Airline accidents are certainly dramatic and newsworthy, and the media serves an important function of keeping the public eye on the industry's safety concerns. However, this kind of frequent reporting skews our sense of relative danger. We tend to associate greater exposure to a problem with our sense of how serious the problem is. It is not so much the number of people killed by a particular source that can produce our vicarious trauma. If that were true, few of us would feel safe enough to travel by car. But the greater the number of times we draw our attention to the graphic image of those deaths, and the greater the number of times we imagine ourselves involved in that event, then the stronger our chances of becoming uncomfortable.

4. It is harder to gradually face your fears of flying.

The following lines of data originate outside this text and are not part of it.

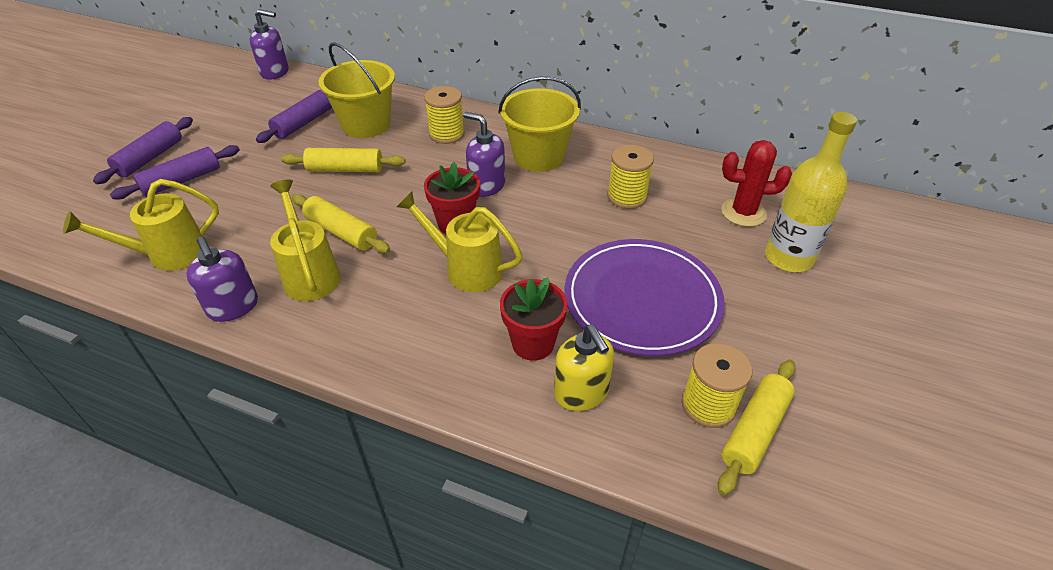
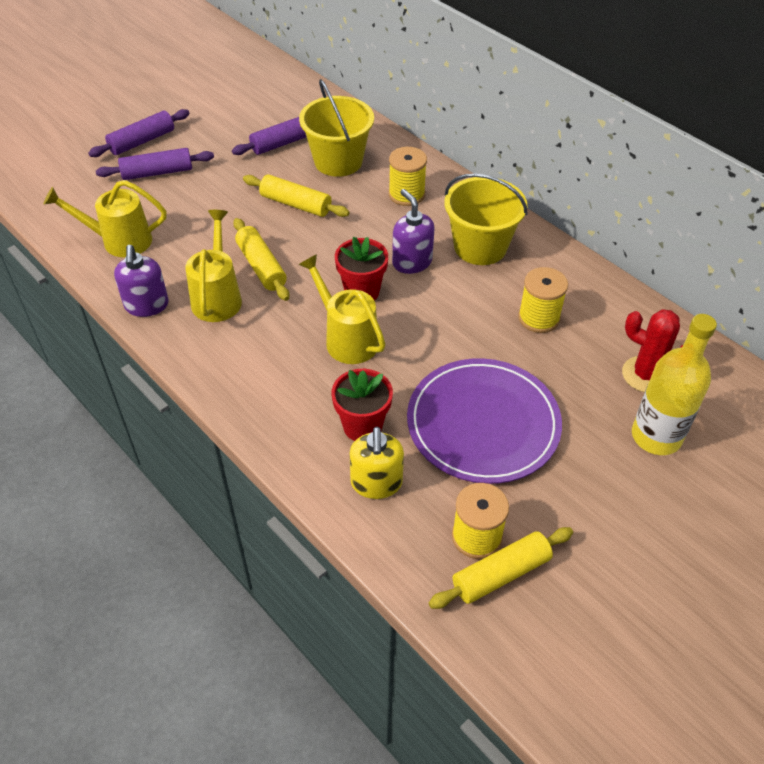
camera: 25 degrees right, 5 degrees up
purple soap dispenser [250,9,289,80] -> none

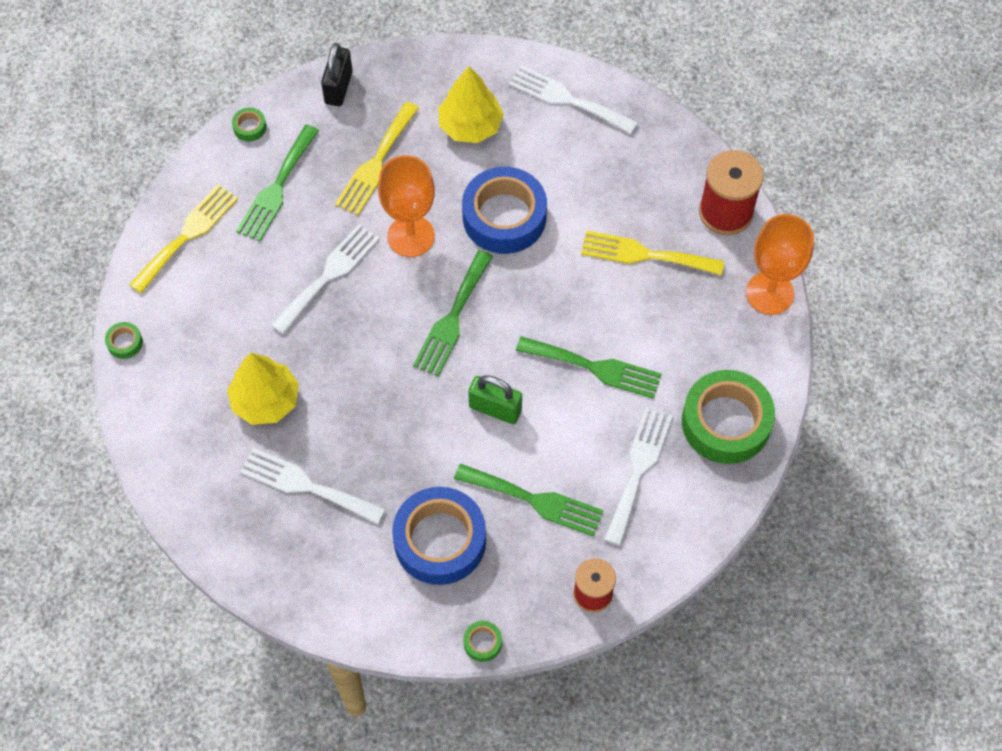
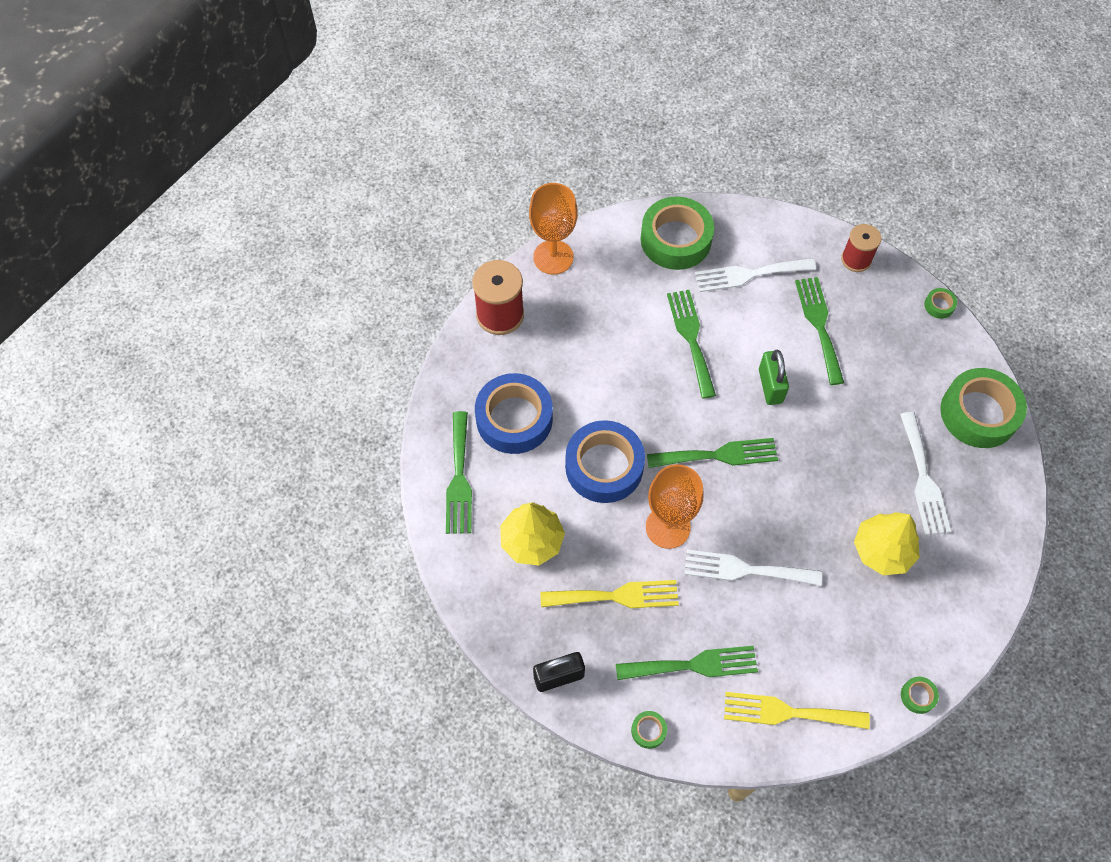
camera: 120 degrees left, 0 degrees up
blue tape [392,487,486,585] -> blue tape moved to [475,373,553,454]
white fork [509,65,638,134] -> green fork [446,411,472,534]
yellow fork [581,230,724,275] -> none
none -> green tape [940,368,1027,448]

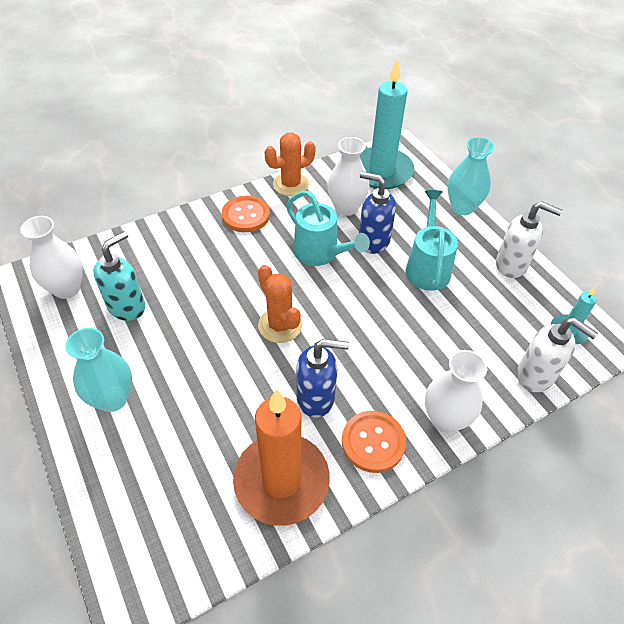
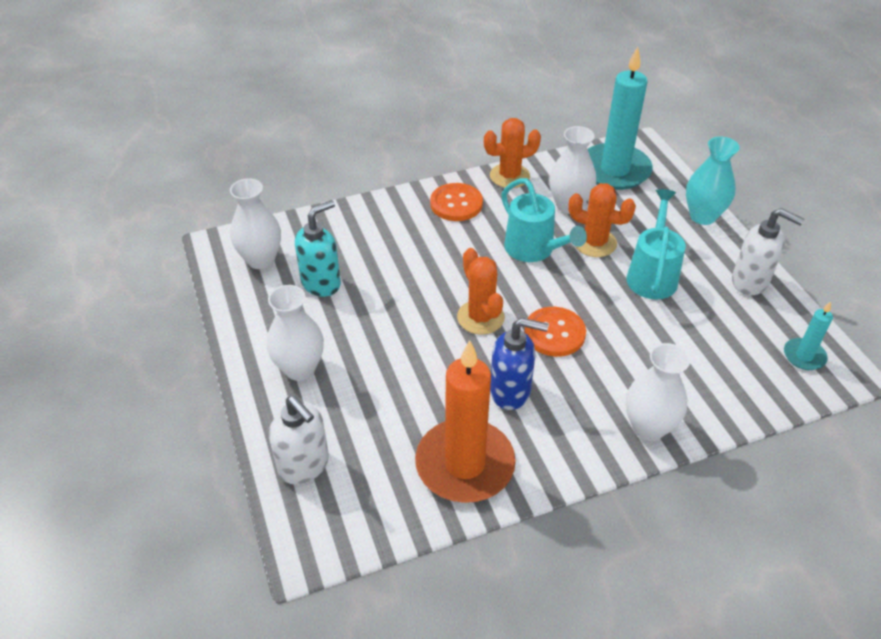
camera: 10 degrees right, 5 degrees down
turquoise vase [65,328,132,412] -> white vase [267,285,324,381]
orange button [342,411,406,473] -> orange button moved to [524,307,586,357]
blue soap dispenser [359,172,396,254] -> orange cactus [568,183,636,257]
white soap dispenser [517,318,598,392] -> white soap dispenser moved to [269,396,329,484]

We know from over twenty-five years of behavioral research that gradual exposure to fearful situations is a highly successful treatment. You can design a program for yourself that takes you through stages of exposure to components of flying: studying about the industry, visiting airports, talking with pilots, boarding stationary planes, practicing visualizations of comfortable flight. But the step between these practices and boarding a regular commercial flight is a large one. For those who have become phobic of flying and no longer travel by plane, this step requires significant courage.

5. Repetition of practice is crucial, but it's costly.

We also know that you continue to increase your comfort by continuing to practice facing your fears. If too much time passes between practices, the mind has a tendency to wander back to the fearful experiences and forget the successes. I recommend that my clients take at least one flight every three months to practice their skills during their first year after treatment. But with ticket prices for even short trips costing close to $200, this can be so expensive that people fail to reinforce their gains through practice.